# An Hour At The Markets



## Alexus (Apr 9, 2003)

I have a few chronos in my collection but have yet to see a Bulova during

my walks around the market streets in Seoul.

That is until this morning when my favorite second hand dealer eagerly thrust this

one in front of me knowing that I am a Bulova enthusiast.

Here I am with Mr Park outside his 'hole in the wall shop' with his glass box of goodies after completing the deal.























































For a watch this old, and in excellent condition I didnt hesitate to jump on it and get it on my wrist.

It is a beauty as you can see.


----------



## NickD (Sep 6, 2007)

Alexus, I always look forward to your, 'an hour at the markets' posts and this is no exception. Great watch and interesting pictures - perhaps a few more 'at point of purchase'* shots in the future?

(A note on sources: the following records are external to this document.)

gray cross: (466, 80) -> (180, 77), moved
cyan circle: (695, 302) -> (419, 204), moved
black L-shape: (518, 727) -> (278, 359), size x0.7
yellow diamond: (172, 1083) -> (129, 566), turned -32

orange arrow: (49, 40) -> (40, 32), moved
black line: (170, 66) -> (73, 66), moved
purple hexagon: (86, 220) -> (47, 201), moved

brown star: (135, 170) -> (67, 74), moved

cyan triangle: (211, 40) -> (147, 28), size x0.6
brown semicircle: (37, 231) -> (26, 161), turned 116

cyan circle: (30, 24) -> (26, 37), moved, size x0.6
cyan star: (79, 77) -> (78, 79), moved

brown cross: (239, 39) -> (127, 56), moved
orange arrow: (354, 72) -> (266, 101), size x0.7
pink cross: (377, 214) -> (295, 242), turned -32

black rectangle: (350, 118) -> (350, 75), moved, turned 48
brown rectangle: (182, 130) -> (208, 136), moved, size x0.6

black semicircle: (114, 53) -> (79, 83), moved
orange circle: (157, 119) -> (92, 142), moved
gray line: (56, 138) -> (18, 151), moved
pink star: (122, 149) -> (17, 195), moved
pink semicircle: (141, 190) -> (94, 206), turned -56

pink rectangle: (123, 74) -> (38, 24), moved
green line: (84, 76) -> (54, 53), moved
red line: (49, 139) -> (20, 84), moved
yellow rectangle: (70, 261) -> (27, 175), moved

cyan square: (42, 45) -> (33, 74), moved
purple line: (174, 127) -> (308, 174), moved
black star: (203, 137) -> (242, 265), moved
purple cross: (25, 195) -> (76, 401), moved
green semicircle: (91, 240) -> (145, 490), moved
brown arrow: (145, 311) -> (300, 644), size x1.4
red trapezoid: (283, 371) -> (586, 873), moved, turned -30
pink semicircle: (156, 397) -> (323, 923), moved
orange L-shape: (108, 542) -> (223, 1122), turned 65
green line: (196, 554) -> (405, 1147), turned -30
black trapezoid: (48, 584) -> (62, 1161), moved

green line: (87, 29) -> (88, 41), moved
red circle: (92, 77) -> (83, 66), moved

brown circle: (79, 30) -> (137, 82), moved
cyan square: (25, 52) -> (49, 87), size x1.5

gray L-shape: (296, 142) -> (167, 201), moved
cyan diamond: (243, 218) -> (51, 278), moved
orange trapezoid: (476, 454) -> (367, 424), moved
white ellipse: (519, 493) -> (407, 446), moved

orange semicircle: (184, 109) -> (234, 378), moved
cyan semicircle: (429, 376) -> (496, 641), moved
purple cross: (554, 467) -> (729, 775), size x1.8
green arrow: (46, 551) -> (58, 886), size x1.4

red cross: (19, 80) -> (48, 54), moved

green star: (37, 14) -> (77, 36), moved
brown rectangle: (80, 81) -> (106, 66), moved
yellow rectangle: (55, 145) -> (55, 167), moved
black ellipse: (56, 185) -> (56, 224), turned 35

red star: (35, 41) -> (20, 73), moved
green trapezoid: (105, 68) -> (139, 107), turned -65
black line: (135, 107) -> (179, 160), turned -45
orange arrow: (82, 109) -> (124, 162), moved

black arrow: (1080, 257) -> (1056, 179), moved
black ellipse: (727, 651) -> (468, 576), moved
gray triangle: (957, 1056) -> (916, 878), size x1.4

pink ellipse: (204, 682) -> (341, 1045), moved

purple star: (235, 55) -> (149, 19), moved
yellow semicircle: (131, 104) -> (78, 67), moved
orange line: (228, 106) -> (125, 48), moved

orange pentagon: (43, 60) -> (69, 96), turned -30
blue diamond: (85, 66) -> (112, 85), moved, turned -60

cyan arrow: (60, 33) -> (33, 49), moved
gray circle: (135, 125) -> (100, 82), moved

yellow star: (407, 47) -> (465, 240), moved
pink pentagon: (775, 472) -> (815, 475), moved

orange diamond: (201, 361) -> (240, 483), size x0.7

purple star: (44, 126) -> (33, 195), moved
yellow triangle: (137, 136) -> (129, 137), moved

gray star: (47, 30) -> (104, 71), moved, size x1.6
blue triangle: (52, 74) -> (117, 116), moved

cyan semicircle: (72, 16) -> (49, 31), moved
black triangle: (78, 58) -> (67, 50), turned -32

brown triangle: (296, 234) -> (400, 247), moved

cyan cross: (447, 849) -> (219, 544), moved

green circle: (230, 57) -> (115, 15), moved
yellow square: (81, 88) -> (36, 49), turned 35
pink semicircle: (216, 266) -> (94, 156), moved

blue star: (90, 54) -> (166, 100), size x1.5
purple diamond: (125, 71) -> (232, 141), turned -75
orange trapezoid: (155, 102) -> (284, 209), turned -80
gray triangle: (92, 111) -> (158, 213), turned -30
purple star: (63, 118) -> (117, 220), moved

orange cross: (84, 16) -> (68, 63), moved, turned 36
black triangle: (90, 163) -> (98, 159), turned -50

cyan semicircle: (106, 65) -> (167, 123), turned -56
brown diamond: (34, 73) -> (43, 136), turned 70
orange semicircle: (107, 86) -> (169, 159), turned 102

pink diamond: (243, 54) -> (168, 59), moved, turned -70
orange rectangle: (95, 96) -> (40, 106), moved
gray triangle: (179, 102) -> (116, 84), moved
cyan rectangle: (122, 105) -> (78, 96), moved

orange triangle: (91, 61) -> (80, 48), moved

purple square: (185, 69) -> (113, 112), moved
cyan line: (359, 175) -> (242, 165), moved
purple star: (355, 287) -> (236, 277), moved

*pictures of the H Samuels in Bromley High Street can stay in the album


----------



## mel (Dec 6, 2006)

NickD said:


> Alexus, I always look forward to your, 'an hour at the markets' posts and this is no exception. Great watch and interesting pictures - perhaps a few more 'at point of purchase'* shots in the future?
> 
> *
> *pictures of the H Samuels in Bromley High Street can stay in the album*


What, you mena Mr Ratner doesn't want to be on the Watch Forum with you? :lol:

Alexus, you are BAD! really BAD, Mrs Mel won't let me buy a weekend return to your part of the world to buy a watch (or three). Another *VERY* nice bargain I would guess. :yes:

(notice the "Charles Bronson" look Guys! :lol: )


----------



## johnbaz (Jan 30, 2005)

ooooh- what a beaut!!!

love the case shape and the crispness of the dial :thumbsup: :thumbsup:

is the movement made by bulova?..

nice catch there Alex B)

regards, john


----------